_Saved data entries_.
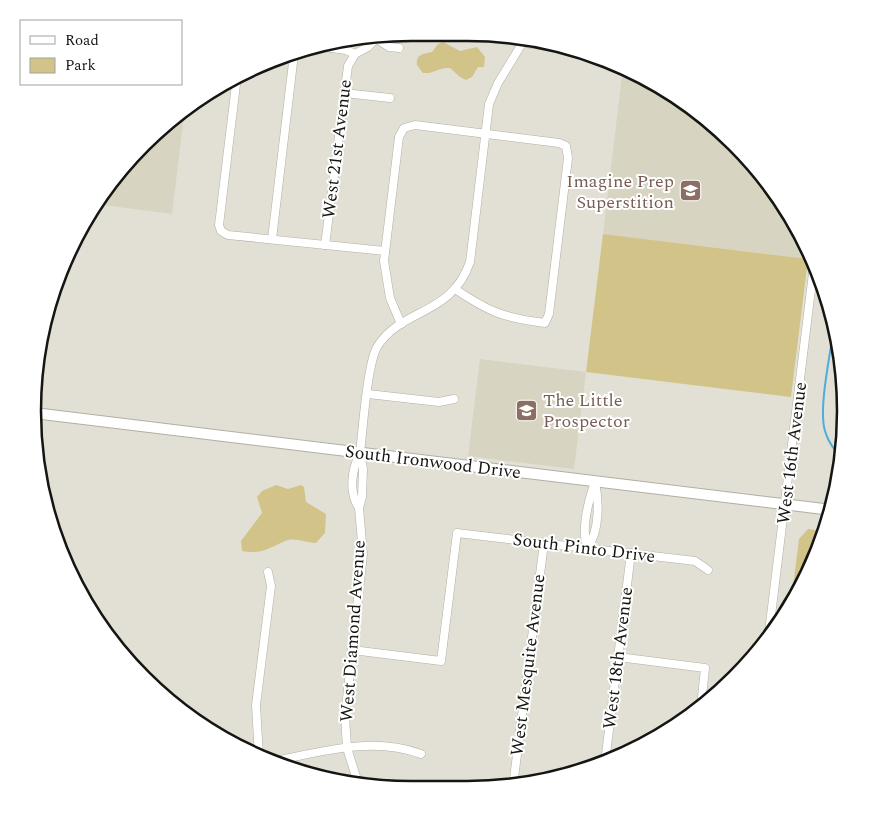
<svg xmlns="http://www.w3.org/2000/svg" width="878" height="822" viewBox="0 0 878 822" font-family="Spectral,serif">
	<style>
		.built { fill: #d7d4c2 }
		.green { fill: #d2c488 }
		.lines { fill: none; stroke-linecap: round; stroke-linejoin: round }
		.stream { stroke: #4eadda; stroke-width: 2 }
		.minor-casing { stroke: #b1afa4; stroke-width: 9 }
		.major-casing { stroke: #b1afa4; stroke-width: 12 }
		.minor { stroke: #fff; stroke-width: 8 }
		.major { stroke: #fff; stroke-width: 10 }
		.labels { text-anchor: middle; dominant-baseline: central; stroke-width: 4; stroke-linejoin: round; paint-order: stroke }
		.street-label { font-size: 18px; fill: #151511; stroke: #fff }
		.education-label { font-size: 18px; fill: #785e54; stroke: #fff; text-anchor: end }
		.rim { fill: none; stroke: #151511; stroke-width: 2.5 }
	</style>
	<rect width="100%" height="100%" fill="#e2e0d5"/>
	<g class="built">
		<path d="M 623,67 L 634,71 L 697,111 L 751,161 L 795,222 L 807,249 L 808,259 L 603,234 Z"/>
		<path d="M 185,108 L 172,214 L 96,204 L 126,162 Z"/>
		<path d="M 480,359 L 586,372 L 574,469 L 468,456 Z"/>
	</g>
	<g class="green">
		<path d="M 443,42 L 460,51 L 477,47 L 485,57 L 484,67 L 478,67 L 472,77 L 466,80 L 460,77 L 450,68 C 439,67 434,74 423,73 L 417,65 C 416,54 423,54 432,52 L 438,44 Z"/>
		<path d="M 603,234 L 808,259 L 791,397 L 586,372 Z"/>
		<path d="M 276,485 L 288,489 L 301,485 L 304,487 L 306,502 L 326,514 L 325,533 L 316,543 C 307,543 296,538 288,540 C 269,547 264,555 242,551 L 241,541 L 262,513 L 257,497 L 262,491 Z"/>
		<path d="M 808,529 L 824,531 L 807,578 L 791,602 L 799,539 Z"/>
	</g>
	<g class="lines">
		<path class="stream" d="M 834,326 C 831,352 818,408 825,431 C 828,442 834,449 841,457"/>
		<defs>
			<g id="minor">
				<path d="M 377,39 L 389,47 L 399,48"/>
				<path d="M 523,43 L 574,49"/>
				<path d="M 318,46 L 346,50 L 355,54"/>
				<path d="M 237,76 L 219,225 L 221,231 L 228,235 L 385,251"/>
				<path d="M 344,93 L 390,98"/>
				<path d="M 272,239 L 294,54"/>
				<path d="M 325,245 L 348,66 L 355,54 L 368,47 L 378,36"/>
				<path d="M 401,324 L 390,298 L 384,261 L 399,137 L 404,128 L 415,125 L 559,143 L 566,146 L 568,158 L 549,314 L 545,323 C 504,318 489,312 455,289"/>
				<path d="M 368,394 L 439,402 L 454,399"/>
				<path d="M 359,508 C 348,492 352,469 360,453 C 363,428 367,366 377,347 C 402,307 451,317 470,262 L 489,104 L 498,83 L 523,42"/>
				<path d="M 587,548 C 600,531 599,502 595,482"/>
				<path d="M 587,548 C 581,528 588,502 595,482"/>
				<path d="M 768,640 L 814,265"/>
				<path d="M 352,650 L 441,661 L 457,533 L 695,561 L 708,570"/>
				<path d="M 618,657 L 705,668 L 701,707"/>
				<path d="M 259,757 L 256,705 L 271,586 L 268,572"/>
				<path d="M 270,762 C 321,752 371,736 421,754"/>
				<path d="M 605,762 L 631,553"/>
				<path d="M 358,783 L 347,748 L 345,716 L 363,554 L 359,508 L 362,497 L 363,469 L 360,453"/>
				<path d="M 513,786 L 544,543"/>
			</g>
			<path id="major" d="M 34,413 L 832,510"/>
		</defs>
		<use href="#minor" class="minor-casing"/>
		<use href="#major" class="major-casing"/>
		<use href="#minor" class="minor"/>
		<use href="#major" class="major"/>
	</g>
	<defs>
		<symbol id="school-square" viewBox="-11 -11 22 22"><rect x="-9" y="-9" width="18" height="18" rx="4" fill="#8d6e63" stroke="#fff"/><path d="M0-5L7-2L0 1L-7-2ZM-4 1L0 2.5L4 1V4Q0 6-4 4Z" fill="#fff"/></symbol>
	</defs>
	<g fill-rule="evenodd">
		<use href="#school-square" x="678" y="178" width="25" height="25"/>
		<use href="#school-square" x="514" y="398" width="25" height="25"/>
	</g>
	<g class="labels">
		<g class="street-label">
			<text transform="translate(337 149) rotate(-83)">West 21st Avenue</text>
			<text transform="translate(792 453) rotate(-83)">West 16th Avenue</text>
			<text transform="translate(433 462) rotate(7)">South Ironwood Drive</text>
			<text transform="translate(584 548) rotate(7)">South Pinto Drive</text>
			<text transform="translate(353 631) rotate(-86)">West Diamond Avenue</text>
			<text transform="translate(618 658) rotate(-83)">West 18th Avenue</text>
			<text transform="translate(528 665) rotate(-83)">West Mesquite Avenue</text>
		</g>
		<g class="education-label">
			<text x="674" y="181">Imagine Prep<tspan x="674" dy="21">Superstition</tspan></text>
			<text x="543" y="400" text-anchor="start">The Little<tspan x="543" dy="21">Prospector</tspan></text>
		</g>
	</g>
	<path d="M0 0H878V822H0ZM411 41H467A370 370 0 0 1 837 411V411A370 370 0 0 1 467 781H411A370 370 0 0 1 41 411V411A370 370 0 0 1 411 41Z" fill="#fff" fill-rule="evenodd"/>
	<path class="rim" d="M411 41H467A370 370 0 0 1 837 411V411A370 370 0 0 1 467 781H411A370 370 0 0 1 41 411V411A370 370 0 0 1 411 41Z"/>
	<rect x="20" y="20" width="162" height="65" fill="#ffffff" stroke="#a1a1a0"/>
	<rect x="30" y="36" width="25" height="8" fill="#ffffff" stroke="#a1a1a0"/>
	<text x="65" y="45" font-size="15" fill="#151511">Road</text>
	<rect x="30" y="58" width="25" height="15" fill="#d2c488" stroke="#a1a1a0"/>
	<text x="65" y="70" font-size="15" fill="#151511">Park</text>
</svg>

_What you will do_. The records shown above are to be repeated exactly, with the pictures left out.

_Reply_.
<svg xmlns="http://www.w3.org/2000/svg" width="878" height="822" viewBox="0 0 878 822" font-family="Spectral,serif">
	<style>
		.built { fill: #d7d4c2 }
		.green { fill: #d2c488 }
		.lines { fill: none; stroke-linecap: round; stroke-linejoin: round }
		.stream { stroke: #4eadda; stroke-width: 2 }
		.minor-casing { stroke: #b1afa4; stroke-width: 9 }
		.major-casing { stroke: #b1afa4; stroke-width: 12 }
		.minor { stroke: #fff; stroke-width: 8 }
		.major { stroke: #fff; stroke-width: 10 }
		.labels { text-anchor: middle; dominant-baseline: central; stroke-width: 4; stroke-linejoin: round; paint-order: stroke }
		.street-label { font-size: 18px; fill: #151511; stroke: #fff }
		.education-label { font-size: 18px; fill: #785e54; stroke: #fff; text-anchor: end }
		.rim { fill: none; stroke: #151511; stroke-width: 2.5 }
	</style>
	<rect width="100%" height="100%" fill="#e2e0d5"/>
	<g class="built">
		<path d="M 623,67 L 634,71 L 697,111 L 751,161 L 795,222 L 807,249 L 808,259 L 603,234 Z"/>
		<path d="M 185,108 L 172,214 L 96,204 L 126,162 Z"/>
		<path d="M 480,359 L 586,372 L 574,469 L 468,456 Z"/>
	</g>
	<g class="green">
		<path d="M 443,42 L 460,51 L 477,47 L 485,57 L 484,67 L 478,67 L 472,77 L 466,80 L 460,77 L 450,68 C 439,67 434,74 423,73 L 417,65 C 416,54 423,54 432,52 L 438,44 Z"/>
		<path d="M 603,234 L 808,259 L 791,397 L 586,372 Z"/>
		<path d="M 276,485 L 288,489 L 301,485 L 304,487 L 306,502 L 326,514 L 325,533 L 316,543 C 307,543 296,538 288,540 C 269,547 264,555 242,551 L 241,541 L 262,513 L 257,497 L 262,491 Z"/>
		<path d="M 808,529 L 824,531 L 807,578 L 791,602 L 799,539 Z"/>
	</g>
	<g class="lines">
		<path class="stream" d="M 834,326 C 831,352 818,408 825,431 C 828,442 834,449 841,457"/>
		<defs>
			<g id="minor">
				<path d="M 377,39 L 389,47 L 399,48"/>
				<path d="M 523,43 L 574,49"/>
				<path d="M 318,46 L 346,50 L 355,54"/>
				<path d="M 237,76 L 219,225 L 221,231 L 228,235 L 385,251"/>
				<path d="M 344,93 L 390,98"/>
				<path d="M 272,239 L 294,54"/>
				<path d="M 325,245 L 348,66 L 355,54 L 368,47 L 378,36"/>
				<path d="M 401,324 L 390,298 L 384,261 L 399,137 L 404,128 L 415,125 L 559,143 L 566,146 L 568,158 L 549,314 L 545,323 C 504,318 489,312 455,289"/>
				<path d="M 368,394 L 439,402 L 454,399"/>
				<path d="M 359,508 C 348,492 352,469 360,453 C 363,428 367,366 377,347 C 402,307 451,317 470,262 L 489,104 L 498,83 L 523,42"/>
				<path d="M 587,548 C 600,531 599,502 595,482"/>
				<path d="M 587,548 C 581,528 588,502 595,482"/>
				<path d="M 768,640 L 814,265"/>
				<path d="M 352,650 L 441,661 L 457,533 L 695,561 L 708,570"/>
				<path d="M 618,657 L 705,668 L 701,707"/>
				<path d="M 259,757 L 256,705 L 271,586 L 268,572"/>
				<path d="M 270,762 C 321,752 371,736 421,754"/>
				<path d="M 605,762 L 631,553"/>
				<path d="M 358,783 L 347,748 L 345,716 L 363,554 L 359,508 L 362,497 L 363,469 L 360,453"/>
				<path d="M 513,786 L 544,543"/>
			</g>
			<path id="major" d="M 34,413 L 832,510"/>
		</defs>
		<use href="#minor" class="minor-casing"/>
		<use href="#major" class="major-casing"/>
		<use href="#minor" class="minor"/>
		<use href="#major" class="major"/>
	</g>
	<defs>
		<symbol id="school-square" viewBox="-11 -11 22 22"><rect x="-9" y="-9" width="18" height="18" rx="4" fill="#8d6e63" stroke="#fff"/><path d="M0-5L7-2L0 1L-7-2ZM-4 1L0 2.5L4 1V4Q0 6-4 4Z" fill="#fff"/></symbol>
	</defs>
	<g fill-rule="evenodd">
		<use href="#school-square" x="678" y="178" width="25" height="25"/>
		<use href="#school-square" x="514" y="398" width="25" height="25"/>
	</g>
	<g class="labels">
		<g class="street-label">
			<text transform="translate(337 149) rotate(-83)">West 21st Avenue</text>
			<text transform="translate(792 453) rotate(-83)">West 16th Avenue</text>
			<text transform="translate(433 462) rotate(7)">South Ironwood Drive</text>
			<text transform="translate(584 548) rotate(7)">South Pinto Drive</text>
			<text transform="translate(353 631) rotate(-86)">West Diamond Avenue</text>
			<text transform="translate(618 658) rotate(-83)">West 18th Avenue</text>
			<text transform="translate(528 665) rotate(-83)">West Mesquite Avenue</text>
		</g>
		<g class="education-label">
			<text x="674" y="181">Imagine Prep<tspan x="674" dy="21">Superstition</tspan></text>
			<text x="543" y="400" text-anchor="start">The Little<tspan x="543" dy="21">Prospector</tspan></text>
		</g>
	</g>
	<path d="M0 0H878V822H0ZM411 41H467A370 370 0 0 1 837 411V411A370 370 0 0 1 467 781H411A370 370 0 0 1 41 411V411A370 370 0 0 1 411 41Z" fill="#fff" fill-rule="evenodd"/>
	<path class="rim" d="M411 41H467A370 370 0 0 1 837 411V411A370 370 0 0 1 467 781H411A370 370 0 0 1 41 411V411A370 370 0 0 1 411 41Z"/>
	<rect x="20" y="20" width="162" height="65" fill="#ffffff" stroke="#a1a1a0"/>
	<rect x="30" y="36" width="25" height="8" fill="#ffffff" stroke="#a1a1a0"/>
	<text x="65" y="45" font-size="15" fill="#151511">Road</text>
	<rect x="30" y="58" width="25" height="15" fill="#d2c488" stroke="#a1a1a0"/>
	<text x="65" y="70" font-size="15" fill="#151511">Park</text>
</svg>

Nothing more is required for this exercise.